Undeterred, Licht is holding fast to the high hopes he has for the company he leads, ambitiously asserting, “I want CNN to be essential to society. If you're essential, then the revenue will follow.”

Ignoring the noise

An apparent optimist, or perhaps a glutton for punishment, Licht has ignored the advice of those within the industry who suggested he ought not tackle something as daunting as the transformation of CNN – including talk show host Stephen Colbert, whose CBS show he produced before joining the cable outlet.

As the Washington Examiner notes, Colbert cautioned Licht about making the leap, telling him, according to the Times, “Definitely don't go do that.”

“CNN would be lucky to get you. But you're my friend, and I'm telling you not to go,” Colbert recalled imploring his colleague.

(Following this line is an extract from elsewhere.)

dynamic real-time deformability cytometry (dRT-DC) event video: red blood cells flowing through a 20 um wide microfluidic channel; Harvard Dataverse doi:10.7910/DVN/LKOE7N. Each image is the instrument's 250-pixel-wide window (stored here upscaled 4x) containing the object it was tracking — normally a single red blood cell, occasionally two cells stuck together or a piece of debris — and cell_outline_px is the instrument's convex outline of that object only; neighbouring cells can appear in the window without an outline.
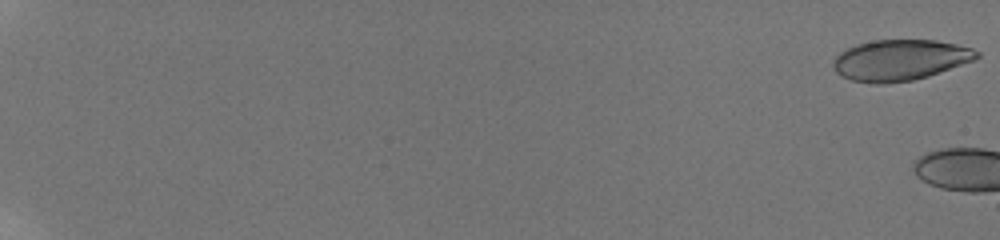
{"species": "human", "species_latin": "Homo sapiens", "temperature_condition": "room temperature", "stored_images_in_passage": 6, "camera_frame_rate_fps": 3000, "um_per_image_px": 0.085, "donor": {"sex": "male"}, "frame": {"image": 1, "passage_image": 1, "time_ms": 0.0, "image_size_px": [1000, 240], "cell_outline_px": [[980, 56], [972, 60], [928, 76], [912, 80], [884, 84], [872, 84], [852, 80], [840, 76], [836, 72], [832, 64], [836, 56], [840, 52], [856, 44], [876, 40], [936, 40], [956, 44], [972, 48], [980, 52]], "centroid_in_image_um": [76.47, 5.11], "position_along_channel_um": 8.5, "area_um2": 34.04}}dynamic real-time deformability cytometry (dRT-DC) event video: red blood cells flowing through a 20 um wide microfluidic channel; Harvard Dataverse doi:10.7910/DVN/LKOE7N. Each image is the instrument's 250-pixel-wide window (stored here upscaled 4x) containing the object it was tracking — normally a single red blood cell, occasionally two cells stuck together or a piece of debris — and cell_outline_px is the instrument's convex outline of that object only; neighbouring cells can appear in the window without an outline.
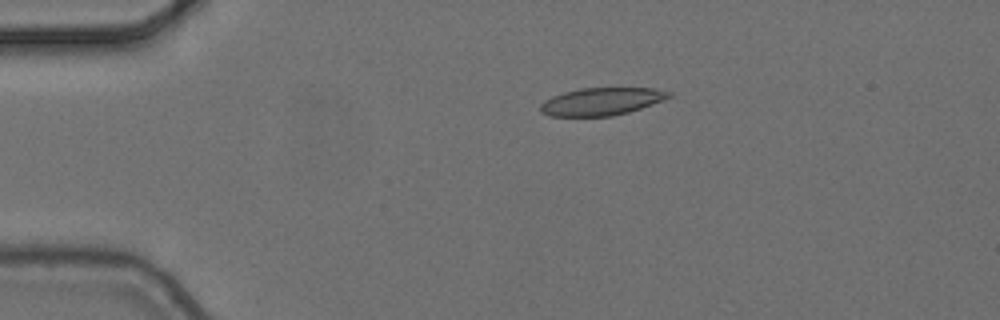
{"species": "common noctule bat (a hibernating species)", "species_latin": "Nyctalus noctula", "temperature_condition": "cold", "stored_images_in_passage": 3, "camera_frame_rate_fps": 3000, "um_per_image_px": 0.085, "animal": {"sex": "female", "body_mass_g": 24.6, "forearm_length_mm": 56.2}, "frame": {"image": 1, "passage_image": 1, "time_ms": 0.0, "image_size_px": [1000, 320], "cell_outline_px": [[672, 96], [652, 104], [628, 112], [612, 116], [548, 116], [540, 112], [540, 104], [544, 100], [552, 96], [564, 92], [580, 88], [656, 88], [672, 92]], "centroid_in_image_um": [51.11, 8.62], "position_along_channel_um": 33.9, "area_um2": 20.69}}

Responding that the CNN job was akin to a “calling,” Licht brushed off Colbert's advice and moved forward anyhow.

According to Colbert, he speaks with Licht on an almost-weekly basis, beginning every chat with the reminder, “I told you so,” perhaps in reference to the ongoing economic difficulties facing the network, the repeated rounds of layoffs the CEO has had to oversee, and a pattern of disappointing ratings.

Whether Licht's vision of a more “rational conversation” on CNN's airwaves in the coming months comes to fruition is something that remains to be seen, but it appears certain that the network's boss is unwilling to revert to the prior programming formula that frequently yielded controversy and ultimately brought about decline.